Io and Europa

NASA’s Juno spacecraft flew close to Jupiter on Jan. 12, capturing a stunning new view of the planet and two of its moons, Io and Europa.

NASA’s Juno spacecraft beamed back stunning new photos of Jupiter’s moons, Io and Europa.

Juno’s latest view of the two moons Io and Europa was captured during the spacecraft’s 39th close flyby of Jupiter on Jan. 12. At the time, the spacecraft was about 38,000 miles (61,000 kilometers) above Jupiter’s cloud tops, at a latitude of about 52 degrees south.

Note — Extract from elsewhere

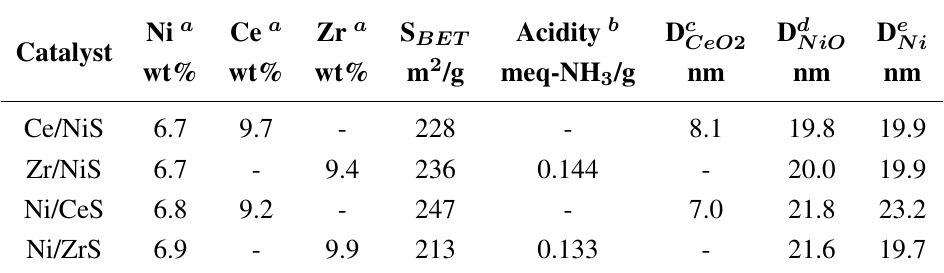
catalysts modified by Ce or Zr. 2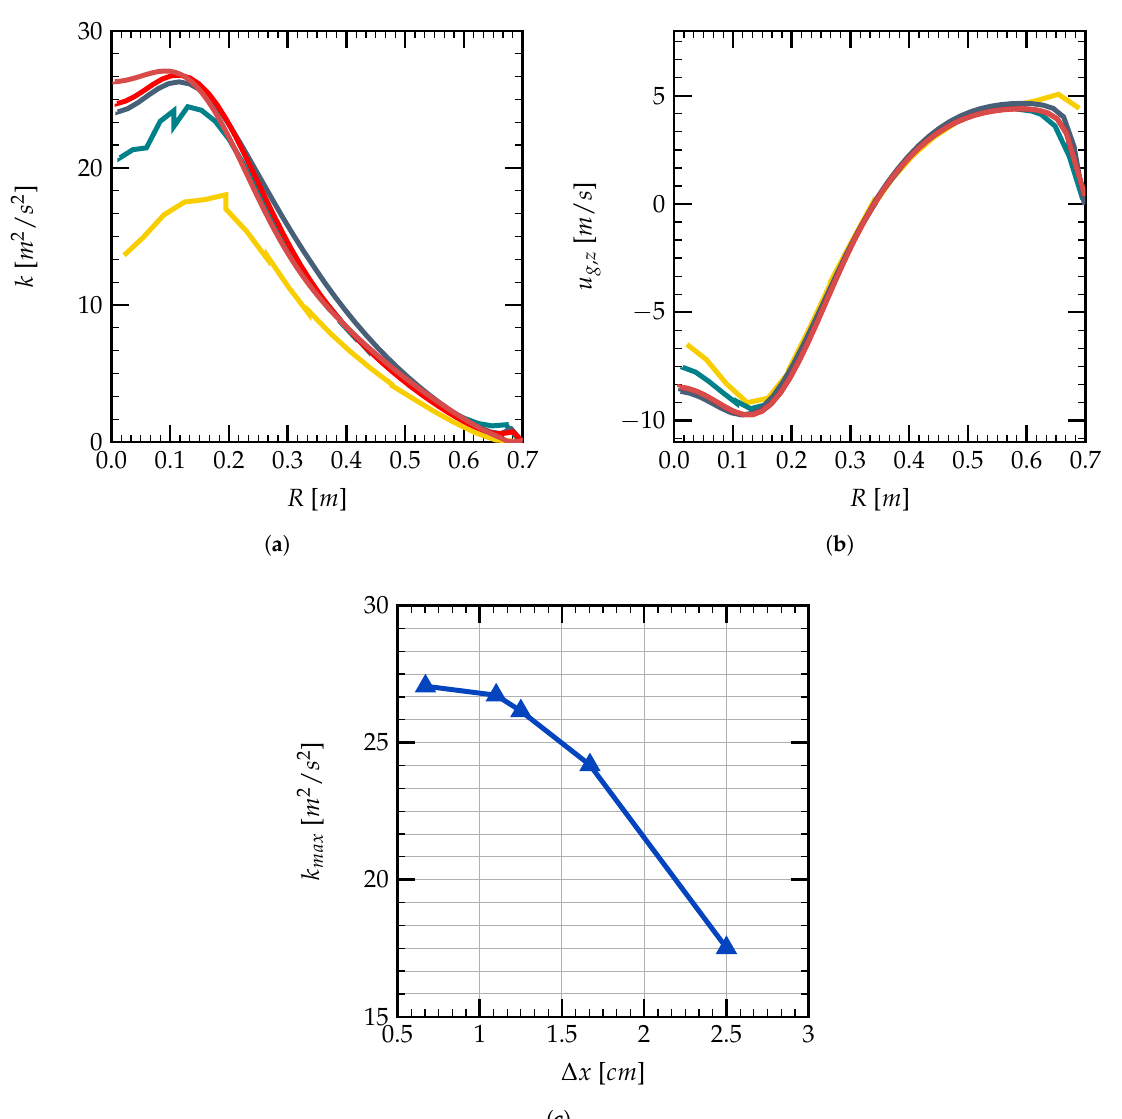
Figure 4. Mesh convergence of different flow parameters as a function of the radial distance from the center R at plane h = 60 cm; results of the mean mesh size ∆ x = 2.5 cm ( ), ∆ x = 1.67 cm ( ), ∆ x = 1.25 cm ( ), ∆ x = 1.11 cm ( ), and ∆ x = 0.67 cm ( ); ( a ) turbulence kinetic energy k , ( b ) axial gas velocity u g , z , and ( c ) the mesh convergence tendency for k max as a function of mean mesh size ∆ x at plane h = 60 cm (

The new photo, which NASA shared on March 16, offers a stunning view of Jupiter’s southern hemisphere, with two of its many moons to the right of the frame. A zoomed in view that the agency also shared brings the moons into clear view, with Io on the left and Europa on the right.

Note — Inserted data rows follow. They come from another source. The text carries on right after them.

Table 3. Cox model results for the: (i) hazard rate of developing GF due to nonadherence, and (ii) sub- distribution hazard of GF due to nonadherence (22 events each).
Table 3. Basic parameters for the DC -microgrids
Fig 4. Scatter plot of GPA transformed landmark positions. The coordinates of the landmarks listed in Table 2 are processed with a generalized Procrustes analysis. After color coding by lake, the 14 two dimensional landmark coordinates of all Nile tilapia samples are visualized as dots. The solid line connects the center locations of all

Jupiter’s moon Io is the most volcanic body in the solar system. Hundreds of volcanoes dot its surface, some of them spewing sulfurous plumes hundreds of miles high.

Conversely, Europa, the smallest of Jupiter’s four giant Galilean moons, has an icy surface, beneath which lies a global ocean of liquid water, scientists believe. Previous observations have found evidence of possible water plumes jetting from the Europa’s south polar region, suggesting that there is water in the moon’s subsurface ocean breaking out through cracks in the icy crust.

The Juno spacecraft is expected to make its closest fly-by of Europa later this year, in September. During this fly-by, the probe will use several of its scientific instruments to study Europa in greater detail and capture even more stunning views of the mysterious moon.

The Juno mission will also make close approaches to lo in late 2023 and early 2024, according to the NASA statement. The mission is currently expected to end in September 2025.

Two key spacecraft will soon follow in Juno’s wake designed to focus exclusively on understanding the giant’s moons: NASA’s Europa Clipper mission and the European Space Agency’s Jupiter Icy Moons Explorer (JUICE).

The new Jupiter photo was processed by citizen scientist Andrea Luck, using raw data from the JunoCam instrument. JunoCam’s raw images are available online to the public; members of the community can also suggest features on Jupiter for the camera to photograph.